El único indulto tumbado por el Tribunal Supremo, que produce alipori gubernamental, ha puesto en evidencia una práctica que va de lo obsoleto al abuso. El kamikaze argumenta que sufre una enfermedad mental, pero de ser cierto habría podido barajarlo en su defensa y seguramente le habrían aplicado una eximente. De no ser así, y de no sacarlo el gobierno a colación, se infiere que el kamikaze se precipitó en dirección contraria consciente y voluntariamente cometiendo un gravísimo delito contra la seguridad del tráfico con resultado de muerte y otros daños. A partir de ese momento todo han sido sufrimientos para la familia de la joven víctima, muerta utilizando el automóvil como arma. El procedimiento ha sido lento, turbio, con final poco satisfactorio y corregido con cirugía en el sentido de anularlo todo y dejar libre al homicida, provocando frustración y quiebra moral en quienes esperaban justicia. Ahora el Supremo devuelve al kamikaze a la cárcel, de la que no debió salir, y coloca al Gobierno ante el espejo delator.

Solo el sacrificio constante y lleno de coraje del entorno del fallecido ha permitido desenmascarar el teatro de la gran farsa. Los familiares han vencido la soledad, la injusticia, el abandono, el cinismo y el descrédito de la clase política. Una vez más la valentía del pueblo español se rebela contra quienes quieren manipularlo. Han lanzado este acto de soberbia institucional contra la locomotora del poder que ha descarrilado, aunque los fogoneros miren para otro lado. Todo ello bajo la responsabilidad del ministro de Justicia que ha tratado de tapar la debacle con una declaración política afirmando que él al menos no indultará corruptos, teniendo al poco que rectificar sus palabras, dado que ya ha indultado unos cuantos.

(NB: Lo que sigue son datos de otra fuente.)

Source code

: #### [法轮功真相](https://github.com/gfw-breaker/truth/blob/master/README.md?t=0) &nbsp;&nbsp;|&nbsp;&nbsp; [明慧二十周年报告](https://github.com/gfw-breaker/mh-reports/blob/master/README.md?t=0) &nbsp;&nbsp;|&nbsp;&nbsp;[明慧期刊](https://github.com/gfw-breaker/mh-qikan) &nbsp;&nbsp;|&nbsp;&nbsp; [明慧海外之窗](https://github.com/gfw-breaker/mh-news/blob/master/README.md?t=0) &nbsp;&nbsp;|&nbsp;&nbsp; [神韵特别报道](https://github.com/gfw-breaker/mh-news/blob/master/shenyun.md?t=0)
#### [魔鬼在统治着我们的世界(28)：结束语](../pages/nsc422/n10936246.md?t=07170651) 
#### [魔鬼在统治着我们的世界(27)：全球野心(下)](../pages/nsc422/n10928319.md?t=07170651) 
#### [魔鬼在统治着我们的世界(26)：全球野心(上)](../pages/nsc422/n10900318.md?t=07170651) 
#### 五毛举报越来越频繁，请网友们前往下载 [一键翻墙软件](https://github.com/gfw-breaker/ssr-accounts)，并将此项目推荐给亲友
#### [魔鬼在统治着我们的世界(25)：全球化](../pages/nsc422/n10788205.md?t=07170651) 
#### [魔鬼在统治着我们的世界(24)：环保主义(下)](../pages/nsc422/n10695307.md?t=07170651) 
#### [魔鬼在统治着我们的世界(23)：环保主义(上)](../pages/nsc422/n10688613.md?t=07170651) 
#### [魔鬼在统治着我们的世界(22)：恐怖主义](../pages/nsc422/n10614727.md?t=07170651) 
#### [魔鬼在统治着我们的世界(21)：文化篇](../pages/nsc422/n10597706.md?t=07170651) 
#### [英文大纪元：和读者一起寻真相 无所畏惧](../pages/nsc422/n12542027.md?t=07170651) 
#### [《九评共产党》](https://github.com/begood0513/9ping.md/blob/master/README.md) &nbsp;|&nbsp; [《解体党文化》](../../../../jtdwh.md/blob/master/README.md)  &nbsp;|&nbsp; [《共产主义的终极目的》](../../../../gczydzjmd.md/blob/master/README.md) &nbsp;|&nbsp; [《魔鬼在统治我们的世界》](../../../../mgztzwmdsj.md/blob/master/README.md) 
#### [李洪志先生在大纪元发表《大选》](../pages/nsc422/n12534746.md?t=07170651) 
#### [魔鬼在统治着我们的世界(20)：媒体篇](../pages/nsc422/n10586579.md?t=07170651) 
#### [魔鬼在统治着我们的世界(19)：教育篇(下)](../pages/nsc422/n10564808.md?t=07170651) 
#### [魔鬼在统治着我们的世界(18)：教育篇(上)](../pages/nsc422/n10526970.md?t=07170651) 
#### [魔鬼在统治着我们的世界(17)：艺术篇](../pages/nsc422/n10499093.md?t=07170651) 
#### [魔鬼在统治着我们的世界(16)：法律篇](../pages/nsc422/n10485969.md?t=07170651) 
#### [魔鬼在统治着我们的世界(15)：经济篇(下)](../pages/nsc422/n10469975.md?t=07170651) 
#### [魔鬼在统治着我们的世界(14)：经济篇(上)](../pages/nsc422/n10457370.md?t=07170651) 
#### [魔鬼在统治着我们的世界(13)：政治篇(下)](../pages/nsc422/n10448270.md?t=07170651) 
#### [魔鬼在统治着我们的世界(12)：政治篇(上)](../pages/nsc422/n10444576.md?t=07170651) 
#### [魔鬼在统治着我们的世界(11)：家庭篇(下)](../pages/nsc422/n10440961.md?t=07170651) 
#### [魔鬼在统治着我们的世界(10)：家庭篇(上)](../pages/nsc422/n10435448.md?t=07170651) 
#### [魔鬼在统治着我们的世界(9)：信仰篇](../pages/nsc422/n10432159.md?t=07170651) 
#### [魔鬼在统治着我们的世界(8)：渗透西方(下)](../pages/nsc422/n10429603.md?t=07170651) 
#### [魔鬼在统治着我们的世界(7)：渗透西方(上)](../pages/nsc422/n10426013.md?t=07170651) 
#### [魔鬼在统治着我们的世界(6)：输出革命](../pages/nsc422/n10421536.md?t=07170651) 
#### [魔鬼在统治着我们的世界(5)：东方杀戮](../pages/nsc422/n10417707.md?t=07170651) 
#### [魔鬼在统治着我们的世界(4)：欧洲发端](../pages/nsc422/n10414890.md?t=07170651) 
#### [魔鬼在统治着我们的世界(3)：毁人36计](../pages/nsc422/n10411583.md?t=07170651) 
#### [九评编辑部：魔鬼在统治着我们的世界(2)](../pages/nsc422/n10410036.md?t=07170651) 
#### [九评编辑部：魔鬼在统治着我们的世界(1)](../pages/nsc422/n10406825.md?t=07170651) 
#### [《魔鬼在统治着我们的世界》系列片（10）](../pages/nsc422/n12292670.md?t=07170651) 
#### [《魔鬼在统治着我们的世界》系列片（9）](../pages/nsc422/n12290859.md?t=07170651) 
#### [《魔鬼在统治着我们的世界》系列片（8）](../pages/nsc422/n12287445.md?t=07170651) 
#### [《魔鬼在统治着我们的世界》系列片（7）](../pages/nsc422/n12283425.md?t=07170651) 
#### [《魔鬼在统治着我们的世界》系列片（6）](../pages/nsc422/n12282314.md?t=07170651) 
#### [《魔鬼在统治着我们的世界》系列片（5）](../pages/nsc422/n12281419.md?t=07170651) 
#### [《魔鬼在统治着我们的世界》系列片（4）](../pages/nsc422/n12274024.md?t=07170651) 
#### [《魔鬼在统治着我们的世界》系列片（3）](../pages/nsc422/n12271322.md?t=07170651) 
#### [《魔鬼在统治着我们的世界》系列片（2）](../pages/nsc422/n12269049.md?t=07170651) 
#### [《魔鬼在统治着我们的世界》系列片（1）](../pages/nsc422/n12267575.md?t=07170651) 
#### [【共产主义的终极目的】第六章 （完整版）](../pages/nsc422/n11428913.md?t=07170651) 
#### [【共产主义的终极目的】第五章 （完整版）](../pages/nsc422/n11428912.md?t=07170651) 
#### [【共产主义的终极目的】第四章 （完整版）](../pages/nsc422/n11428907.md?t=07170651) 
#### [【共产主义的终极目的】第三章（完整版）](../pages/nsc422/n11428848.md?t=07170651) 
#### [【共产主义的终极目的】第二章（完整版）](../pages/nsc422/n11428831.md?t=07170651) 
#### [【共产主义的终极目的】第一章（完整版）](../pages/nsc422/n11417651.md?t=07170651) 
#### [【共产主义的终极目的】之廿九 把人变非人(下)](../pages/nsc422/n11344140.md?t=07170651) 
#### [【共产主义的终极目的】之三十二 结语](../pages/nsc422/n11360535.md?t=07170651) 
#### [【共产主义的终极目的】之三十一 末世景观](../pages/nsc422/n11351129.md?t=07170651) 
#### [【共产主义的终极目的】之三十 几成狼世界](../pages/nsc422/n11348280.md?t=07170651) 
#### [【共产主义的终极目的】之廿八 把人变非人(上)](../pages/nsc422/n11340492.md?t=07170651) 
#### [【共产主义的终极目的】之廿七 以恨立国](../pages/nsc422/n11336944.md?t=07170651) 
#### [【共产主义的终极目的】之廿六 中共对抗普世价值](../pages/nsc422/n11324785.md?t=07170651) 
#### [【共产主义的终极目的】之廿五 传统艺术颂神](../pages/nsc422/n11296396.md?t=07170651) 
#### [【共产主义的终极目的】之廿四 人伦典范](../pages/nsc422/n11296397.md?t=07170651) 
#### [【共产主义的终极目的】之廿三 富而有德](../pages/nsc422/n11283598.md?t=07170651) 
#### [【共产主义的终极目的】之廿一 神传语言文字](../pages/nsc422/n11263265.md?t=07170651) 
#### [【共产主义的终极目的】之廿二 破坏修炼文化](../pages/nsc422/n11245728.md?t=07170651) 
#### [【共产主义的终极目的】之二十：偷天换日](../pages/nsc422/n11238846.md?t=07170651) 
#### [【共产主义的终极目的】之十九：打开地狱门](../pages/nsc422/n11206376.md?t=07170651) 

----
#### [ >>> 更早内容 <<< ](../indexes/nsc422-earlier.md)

Ante el valle de lágrimas que es la Justicia en España y la débil base que significa esto para la democracia, la política imprudente añade un nuevo motivo de inquietud que conmueve tanto a los que aguardan tras los barrotes su reinserción como a los que esperan ser limpiamente juzgados. La crisis de Gobierno echa un humo más negro que la cafetera de Juan Valdés.